Selected extract:
..........

Bezos's Prometheus Raises $12 Billion to Automate Heavy Engineering
Jeff Bezos's once-stealth physical-AI startup emerged at a $41 billion valuation, promising to compress engineering work the way large language models compressed text. The specifics stay locked up.
Jeff Bezos has a new $12 billion answer to a question almost nobody in artificial intelligence has been able to answer cleanly: what does AI actually build once it stops writing text?
His startup, Prometheus, came out of stealth on Thursday with a $12 billion raise that values the company at $41 billion. Bezos is co-CEO alongside Vik Bajaj, a former co-founder of Verily, Google's life-sciences arm. It is Bezos's first operating role at the top of a company since he handed Amazon to Andy Jassy in 2021, and he is putting his own money in beside JPMorgan, Goldman Sachs, BlackRock, and the venture firms DST Global and Arch Venture Partners.
The pitch is a phrase: an "artificial general engineer." Where the large language models from OpenAI and Anthropic were trained by ingesting a sea of internet text, Prometheus says it is ingesting the physical world — the laws of physics plus testing data from manufacturers — to speed up the design and production of things like jet engines, skyscrapers, smartphones, and drug compounds.
Bezos put the ambition in a ratio. Something that today was going to take 100 engineers 10 years to build, if you can change that to taking 10 engineers one year to build, you're just going to get way more things built,
he told Semafor.
It is worth being precise about what was disclosed and what wasn't, because the gap is the story. Prometheus employs about 150 people across San Francisco, London, and Zurich, runs its own large GPU cluster, and buys more compute on top of that. Bezos said compute is absolutely
in short supply and probably will be for a while. Beyond that, the founders are keeping the product under wraps. Asked whether the manufacturing data feeding the models is proprietary, Bezos gave an answer that sidestepped the moat question entirely: What we're doing is so difficult, the last thing I'm worried about is moats.

..........

Task brief: Reproduce verbatim the stretch of the Prometheus article from "Jeff Bezos has" through "Arch Venture Partners.".

Data section:

..........

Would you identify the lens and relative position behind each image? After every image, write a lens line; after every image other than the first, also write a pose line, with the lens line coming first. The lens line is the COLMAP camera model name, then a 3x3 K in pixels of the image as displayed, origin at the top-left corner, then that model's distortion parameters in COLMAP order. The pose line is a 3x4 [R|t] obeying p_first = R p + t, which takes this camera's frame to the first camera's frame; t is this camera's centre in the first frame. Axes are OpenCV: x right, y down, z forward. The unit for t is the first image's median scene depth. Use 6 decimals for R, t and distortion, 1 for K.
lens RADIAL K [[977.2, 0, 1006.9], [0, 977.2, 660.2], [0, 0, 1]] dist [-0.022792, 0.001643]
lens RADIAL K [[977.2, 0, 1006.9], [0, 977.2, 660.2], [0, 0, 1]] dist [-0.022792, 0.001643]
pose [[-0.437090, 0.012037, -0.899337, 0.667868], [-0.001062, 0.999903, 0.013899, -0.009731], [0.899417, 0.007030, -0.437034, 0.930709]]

..........

Problem solution:
Jeff Bezos has a new $12 billion answer to a question almost nobody in artificial intelligence has been able to answer cleanly: what does AI actually build once it stops writing text?
His startup, Prometheus, came out of stealth on Thursday with a $12 billion raise that values the company at $41 billion. Bezos is co-CEO alongside Vik Bajaj, a former co-founder of Verily, Google's life-sciences arm. It is Bezos's first operating role at the top of a company since he handed Amazon to Andy Jassy in 2021, and he is putting his own money in beside JPMorgan, Goldman Sachs, BlackRock, and the venture firms DST Global and Arch Venture Partners.